Яссок чувствовал себя, как говориться, «не на своей кобыле». Мастер Оптик был хорошим оратором, но сегодня молодой ученик не мог выстроить золотую проволоку речи. А без неё все ухищрения оратора выглядели пустым набором образов. И даже риторические приемы, которыми еще вчера Яссок восхищался и старался запомнить — выглядели для него ныне натянуто и несколько пошловато. Почему?
Говорил Дэн то же самое, что и других городах и селеньях. Так же ярко и агрессивно.
Как только все налили степной чай из водяной «рубашки» печи и кинули в него по кусочку коровьего масла, как только сделали первый общий шумный одновременный глоток и важно отдулись, и только потянули руки за угощением, стоящим на клетчатой скатерти, как Мастер Оптик громко провозгласил:
— Возглашу то, что знаете сами. От Радуги нет пользы. Кончилась давно польза та, которая дедов наших и отцов с ней примерила. И твари те, что остались в лесах наших, что летают над дорогами нашими, что живут под полями нашими — не иначе как по наущению Радуги выжили.
Зачарованно глядя на ритора мужчины не глядя тащили со стола в рот вываленные в меду крендельки, запивая чаем.
— И что-то никто не видел младенца в одноцветном плаще вылезающим на свет из утробы матери своей. И никто из магов не пришел ни к одной из женщин наших во младенчестве детеныша человеческого и не изрек: вот будущий маг, вот кошель во взращение его. Кто из вас слышал о случае таком? И ни у одного из только что родившихся не было мозолей на ладонях. Мозоли являются миру и Господу потом.
А сколько детей умирает? И мы уже за благо почитаем, когда дитё человеческое умрет сразу по рождению своему: а так корми его, пои, ухаживай, рассчитывай на кусок хлеба с жареным мясом в старости, а он раз — да и умер. Там эти думают, что так легко: еще нарожают. Ага! А то, что беременная последние месяца и первые месяца по рождению дитяти — работник совсем никудышный? Кто ее кормит? От нее порой вреда больше, чем пользы в эти дни — никого не волнует то, окромя хозяина и мужа. А сколько умирает при родах? А?

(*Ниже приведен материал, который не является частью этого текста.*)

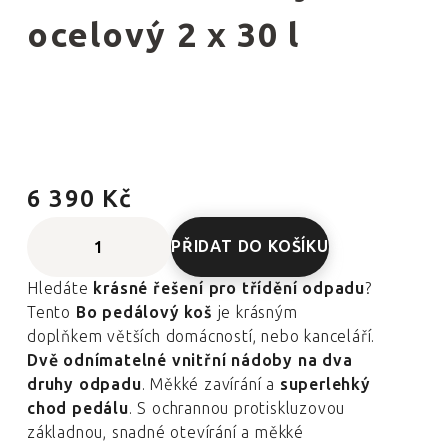
ocelový 2 x 30 l
6 390 Kč
PŘIDAT DO KOŠÍKU
Hledáte
krásné řešení pro třídění odpadu
?
Tento
Bo pedálový koš
je krásným
doplňkem větších domácností, nebo kanceláří.
Dvě odnímatelné vnitřní nádoby na dva
druhy odpadu
. Měkké zavírání a
superlehký
chod pedálu
. S ochrannou protiskluzovou
základnou, snadné otevírání a měkké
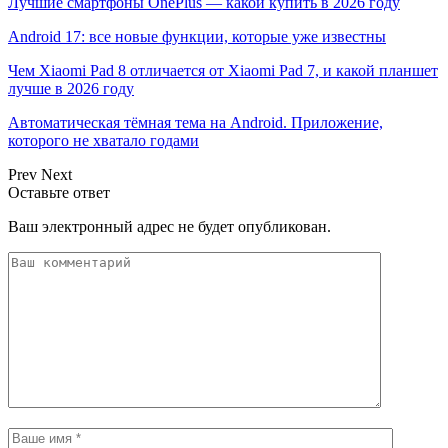
Лучшие смартфоны OnePlus — какой купить в 2026 году
Android 17: все новые функции, которые уже известны
Чем Xiaomi Pad 8 отличается от Xiaomi Pad 7, и какой планшет
лучше в 2026 году
Автоматическая тёмная тема на Android. Приложение,
которого не хватало годами
Prev
Next
Оставьте ответ
Ваш электронный адрес не будет опубликован.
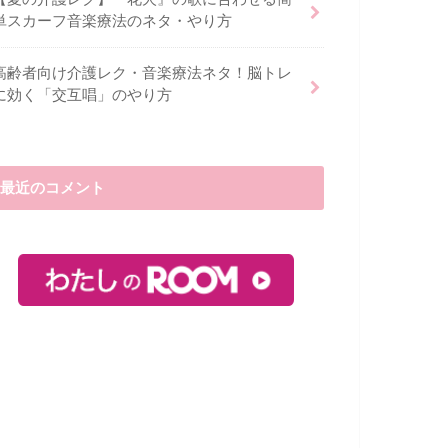
単スカーフ音楽療法のネタ・やり方
高齢者向け介護レク・音楽療法ネタ！脳トレ
に効く「交互唱」のやり方
最近のコメント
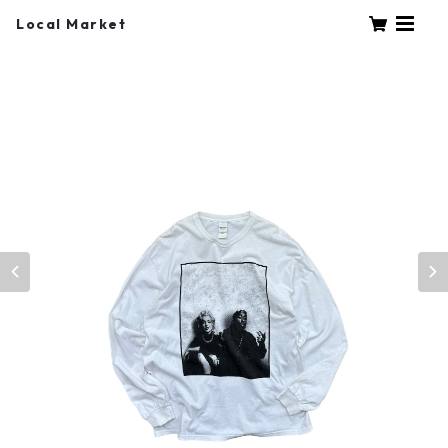
Local Market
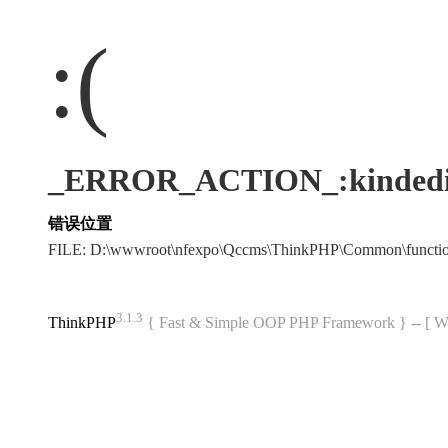
:(
_ERROR_ACTION_:kindedi
错误位置
FILE: D:\wwwroot\nfexpo\Qccms\ThinkPHP\Common\funct
3.1.3
ThinkPHP
{ Fast & Simple OOP PHP Framework } -- 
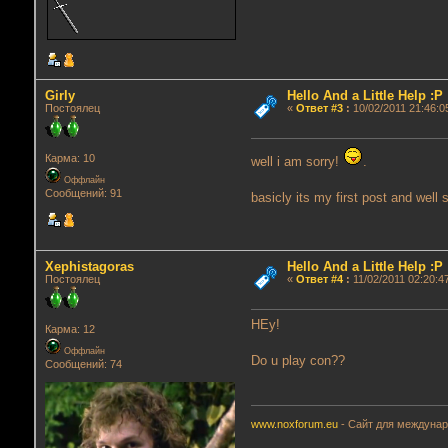
Girly
Hello And a Little Help :P
Постоялец
«
Ответ #3
:
10/02/2011 21:46:0
Карма: 10
well i am sorry!
.
Оффлайн
Сообщений: 91
basicly its my first post and well
Xephistagoras
Hello And a Little Help :P
Постоялец
«
Ответ #4
:
11/02/2011 02:20:4
HEy!
Карма: 12
Оффлайн
Do u play con??
Сообщений: 74
www.noxforum.eu
- Сайт для междунар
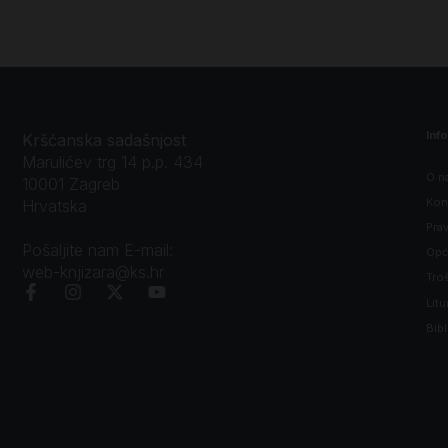
Inf
Kršćanska sadašnjost
Marulićev trg 14 p.p. 434
O n
10001 Zagreb
Kon
Hrvatska
Prav
Pošaljite nam E-mail:
Opći
web-knjizara@ks.hr
Tro
Litu
Bibl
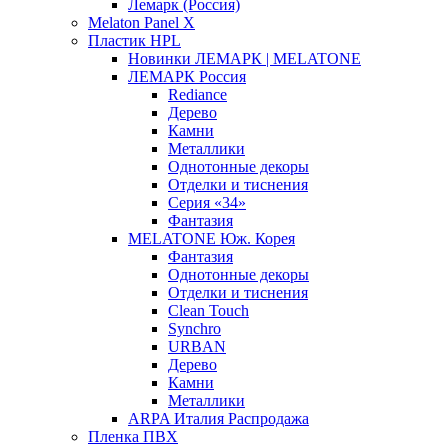
Лемарк (Россия)
Melaton Panel X
Пластик HPL
Новинки ЛЕМАРК | MELATONE
ЛЕМАРК Россия
Rediance
Дерево
Камни
Металлики
Однотонные декоры
Отделки и тиснения
Серия «34»
Фантазия
MELATONE Юж. Корея
Фантазия
Однотонные декоры
Отделки и тиснения
Clean Touch
Synchro
URBAN
Дерево
Камни
Металлики
ARPA Италия Распродажа
Пленка ПВХ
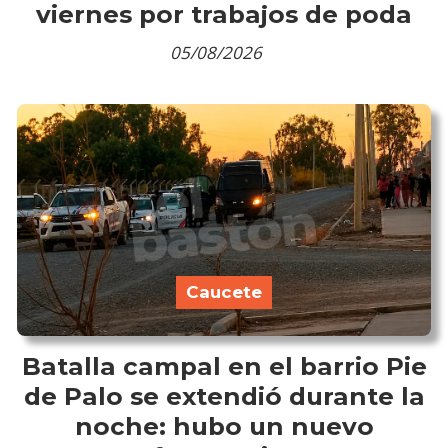
viernes por trabajos de poda
05/08/2026
Caucete
Batalla campal en el barrio Pie
de Palo se extendió durante la
noche: hubo un nuevo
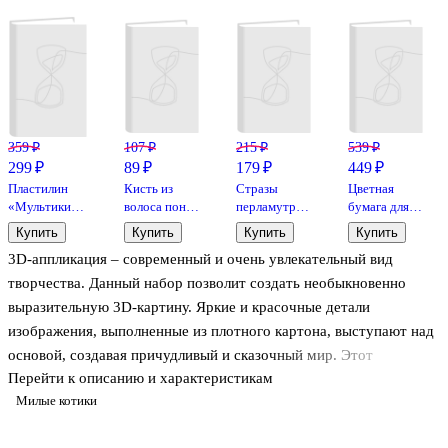
359 ₽
107 ₽
215 ₽
539 ₽
299 ₽
89 ₽
179 ₽
449 ₽
Пластилин
Кисть из
Стразы
Цветная
«Мультики»,
волоса пони,
перламутровые
бумага для
12 цветов,
круглая, № 4
Микс цветов,
оригами и
Купить
Купить
Купить
Купить
240 г,
24х10см,
аппликаций,
3D-аппликация – современный и очень увлекательный вид
ГАММА
диаметр 1 см
21х21 см,
двусторонняя,
творчества. Данный набор позволит создать необыкновенно
10 цветов,
выразительную 3D-картину. Яркие и красочные детали
Остров
изображения, выполненные из плотного картона, выступают над
Сокровищ
основой, создавая причудливый и сказочный мир. Этот
Перейти к описанию и характеристикам
удивительный 3D-эффект возникает благодаря использованию
Милые котики
объёмного двустороннего скотча. Готовое изделие смотрится
необыкновенно эффектно.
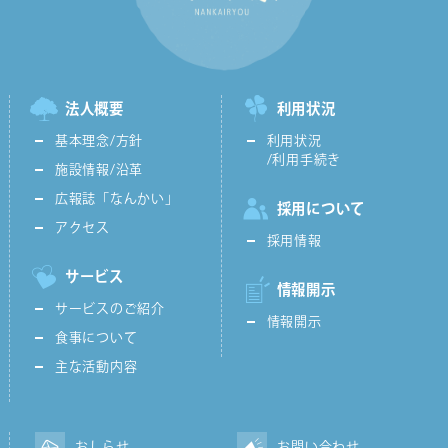
法人概要
利用状況
基本理念/方針
利用状況
/利用手続き
施設情報/沿革
広報誌「なんかい」
採用について
アクセス
採用情報
サービス
情報開示
サービスのご紹介
情報開示
食事について
主な活動内容
おしらせ
お問い合わせ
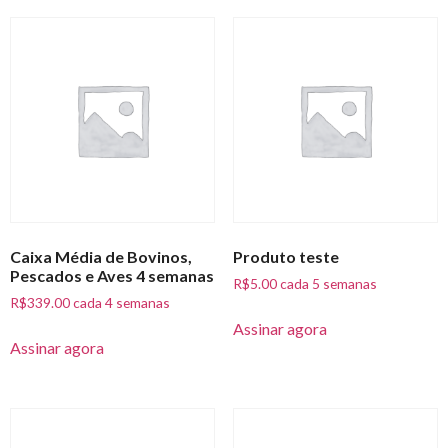
Caixa Média de Bovinos,
Produto teste
Pescados e Aves 4 semanas
R$
5.00
cada 5 semanas
R$
339.00
cada 4 semanas
Assinar agora
Assinar agora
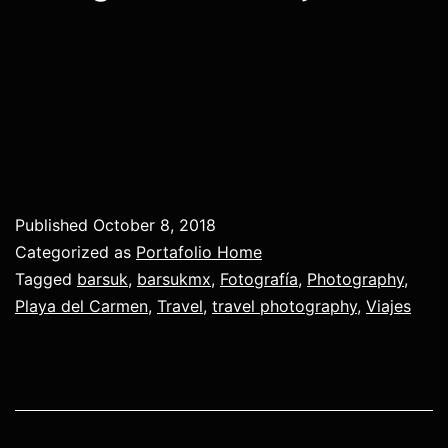
Published
October 8, 2018
Categorized as
Portafolio Home
Tagged
barsuk
,
barsukmx
,
Fotografía
,
Photography
,
Playa del Carmen
,
Travel
,
travel photography
,
Viajes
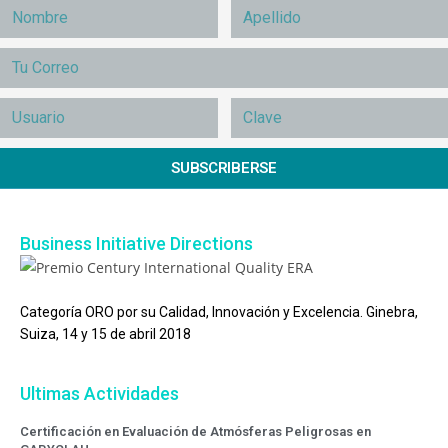
SUBSCRIBERSE
Business Initiative Directions
Categoría ORO por su Calidad, Innovación y Excelencia. Ginebra,
Suiza, 14 y 15 de abril 2018
Ultimas Actividades
Certificación en Evaluación de Atmósferas Peligrosas en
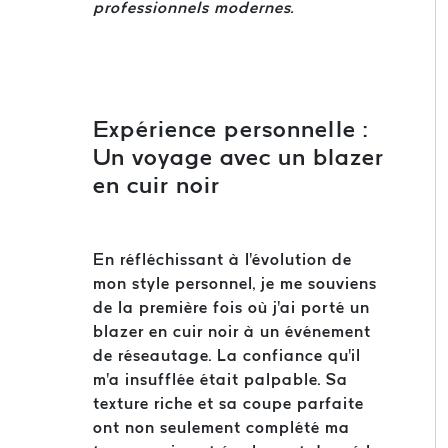
professionnels modernes.
Expérience personnelle :
Un voyage avec un blazer
en cuir noir
En réfléchissant à l'évolution de
mon style personnel, je me souviens
de la première fois où j'ai porté un
blazer en cuir noir à un événement
de réseautage. La confiance qu'il
m'a insufflée était palpable. Sa
texture riche et sa coupe parfaite
ont non seulement complété ma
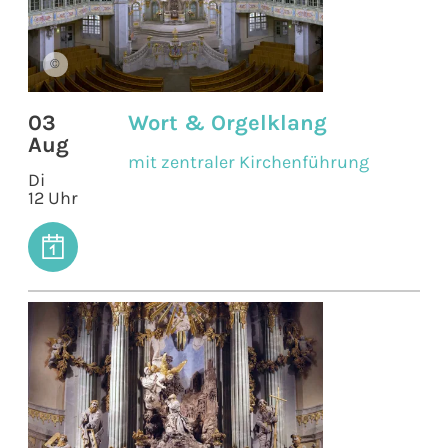
©
03
Wort & Orgelklang
Aug
mit zentraler Kirchenführung
Di
12 Uhr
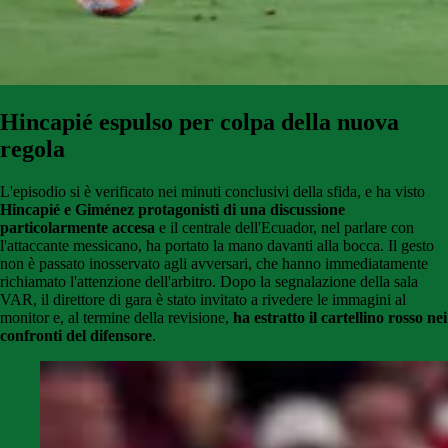
Hincapié espulso per colpa della nuova
regola
L'episodio si è verificato nei minuti conclusivi della sfida, e ha visto
Hincapié e Giménez protagonisti di una discussione
particolarmente accesa
e il centrale dell'Ecuador, nel parlare con
l'attaccante messicano, ha portato la mano davanti alla bocca. Il gesto
non è passato inosservato agli avversari, che hanno immediatamente
richiamato l'attenzione dell'arbitro. Dopo la segnalazione della sala
VAR, il direttore di gara è stato invitato a rivedere le immagini al
monitor e, al termine della revisione,
ha estratto il cartellino rosso nei
confronti del difensore
.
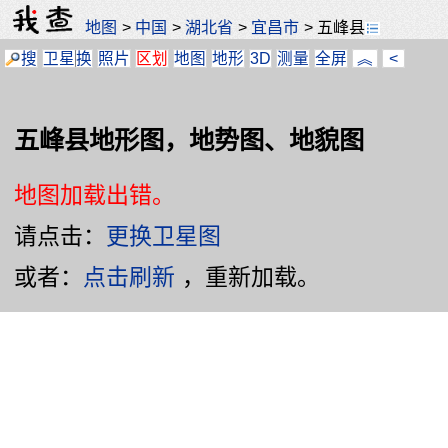
地图
>
中国
>
湖北省
>
宜昌市
>
五峰县
搜
卫星
换
照片
区划
地图
地形
3D
测量
全屏
︽
<
五峰县地形图，地势图、地貌图
地图加载出错。
请点击：
更换卫星图
或者：
点击刷新
，重新加载。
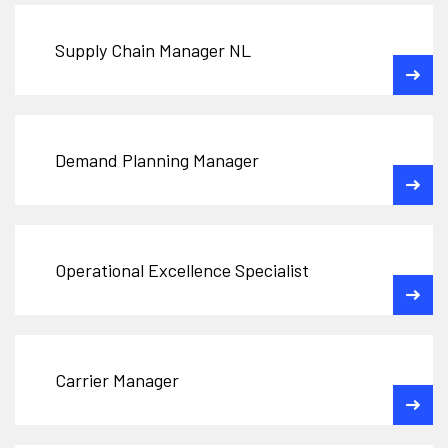
Supply Chain Manager NL
Demand Planning Manager
Operational Excellence Specialist
Carrier Manager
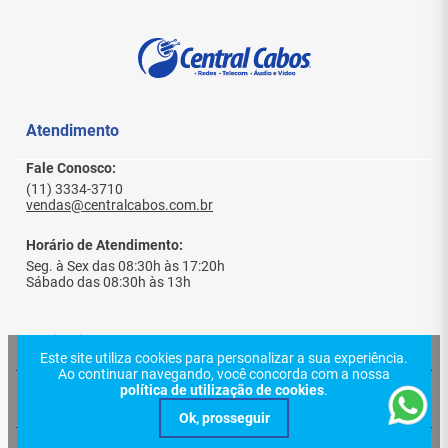
Vantagens
Reduz custo substituindo cabos HDMI longos
por cabo de rede
Instalação mais simples e flexível
Atendimento
Maior alcance sem perda significativa de
qualidade
Fale Conosco:
Controle remoto do equipamento via IR
(11) 3334-3710
Operação remota com teclado e mouse (KVM)
vendas@centralcabos.com.br
Solução completa para quem precisa de alcance +
controle + estabilidade.
Horário de Atendimento:
Aumente a eficiência da sua instalação agora
Seg. à Sex das 08:30h às 17:20h
mesmo.
Sábado das 08:30h às 13h
Especificações Técnicas
Institucional
Este site utiliza cookies para personalizar a sua experiência.
Distância máxima: até 120 metros
Ao continuar navegando, você concorda com a nossa
(Cat5e/Cat6)
política de utilização de cookies
.
Quem Somos
Ajuda e Suporte
Resoluções suportadas: 4K, 1080p, 720p
Largura de banda: 340MHz
Politica de Privacidade
Taxa de transmissão: até 3.4Gbps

А вот пропажа харчей: это как объяснить? Конечно, последние — никто не забирает. Но вот — был целый мешок зерна, утром приходишь, а он — не тугой, как вечером. Как это? Никто взять не мог, всё под замком, ключ под подушкой, мыши не бегали, мешок не прогрызли. А потом, по весне, — приходится идти к ним и покупать недостающее для посева. Это как?
Крестьяне, мукомолы и мясник радостно ёрзали на своих местах. В сельских общинах такое вступление имело обычно ещё больший успех. То, о чем предпочитали или не говорить вовсе, либо только с близким родственником в чистом поле — господином Дэном оглашалось громко и прямо. Открыто и откровенно. Но — с недосказанностью. Ни слова об Епископате или Императорской власти. Но по весне за зерном шли именно в церкви. А откуда там зерно появлялось?